Re: strawman with legend fix

I just took a close look at Doug's Data Visualization Taxonomy, and I
certainly would not want to see that level of complexity in an ARIA chart
annotation system.

It's still a very useful document, as a sampling of all the diverse types
of charts that would need to be describable with the new annotation
system.  However, I don't see a purpose in declaring separate role values
for each chart type.  Not only is that an impossible task -- there will
always be charts that don't fit the taxonomy -- but it isn't terribly
useful.  What are accessibility technologies supposed to do with that
information?  Would they have separate rules for how to present each chart
type?

Instead, I think the focus should be on describing the *data* -- the
semantic meaning of a chart -- rather than describing its presentation.
That allows data visualization designers to develop complex custom designs
and still have a way of annotating them.

For example, most data charts would contain

   - A collection of datapoints each associated with certain categories or
   certain values on a quantitative scale.

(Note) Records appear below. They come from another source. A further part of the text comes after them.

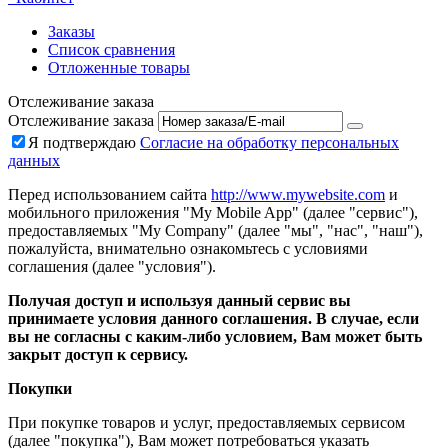
Заказы
Список сравнения
Отложенные товары
Отслеживание заказа
Отслеживание заказа
Я подтверждаю
Согласие на обработку персональных
данных
Перед использованием сайта
http://www.mywebsite.com
и
мобильного приложения "My Mobile App" (далее "сервис"),
предоставляемых "My Company" (далее "мы", "нас", "наш"),
пожалуйста, внимательно ознакомьтесь с условиями
соглашения (далее "условия").
Получая доступ и используя данный сервис вы
принимаете условия данного соглашения. В случае, если
вы не согласны с каким-либо условием, Вам может быть
закрыт доступ к сервису.
Покупки
При покупке товаров и услуг, предоставляемых сервисом
(далее "покупка"), Вам может потребоваться указать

   - Categorical scales or legends would contain the set of possible values
   and an indication of whether they have a strict ordering.  From each
   category value, it would ideally be possible to access the list of
   datapoints that are labelled by this category.

   - Quantitative scales that would have
      - max value, min value, units, and possibly step values;
      - a description of the associated visual dimension
      (horizontal/vertical position, element width/height/radius, start angle,
      angle extent, color hue, color saturation, brightness, etc.) to make it
      easier to understand prose descriptions of the chart;
      - the syntax could probably re-use some attribute names from the ARIA
      range inputs.

Ideally, an accessibility technology would be able to synthesize the
information from the datapoints so that a user could start from information
about a quantitative scale and then access information like max, min,
median, etc. on that scale dimension, and jump to the associated data
points in order, similar to using a sortable table column.

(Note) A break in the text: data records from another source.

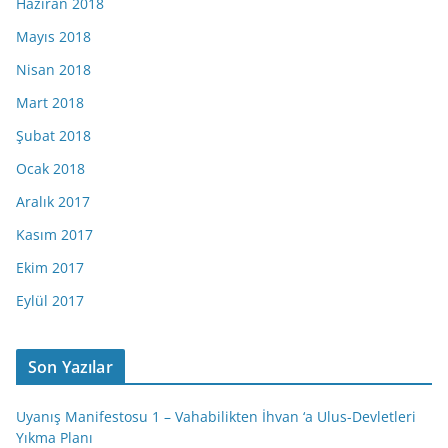
Haziran 2018
Mayıs 2018
Nisan 2018
Mart 2018
Şubat 2018
Ocak 2018
Aralık 2017
Kasım 2017
Ekim 2017
Eylül 2017
Son Yazılar
Uyanış Manifestosu 1 – Vahabilikten İhvan ‘a Ulus-Devletleri
Yıkma Planı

I'm thinking a screen reader would say something like:

   - "Scale 'Product Mass', displayed as vertical position, ranges from min
   0kg to max 30kg.  Associated with 33 data points, max value 27kg, min value
   15kg.  Option: more statistics. Option: list datapoints from max to min.
   Option: list datapoints from min to max..."

Other charts would have contours instead of discrete datapoints (not sure
how to describe those with words!).  And then of course there would be flow
charts and graphs, where you have nodes and connectors, but both nodes and
connectors might still be associated with categories or quantitative scales.

Fred's taxonomy looks like a good starting point.  I have a couple quibbles
-- e.g., I'm not sure why timelines need an "event" element separate from
an "item", and I don't find "item" a particularly useful term -- but I
expect to be on Friday's call so I look forward to a more detailed
discussion.

Best,
Amelia Bellamy-Royds

On 17 December 2014 at 09:12, Fred Esch <fesch@us.ibm.com> wrote:
>
> If you compare the taxonomy Doug and I did, you will see Doug dives into
> specifics which is a nest of worms to work through.  I think we should
> avoid diving down and rather spend our time identifying the concepts of
> graphics which need to be relayed to a blind user.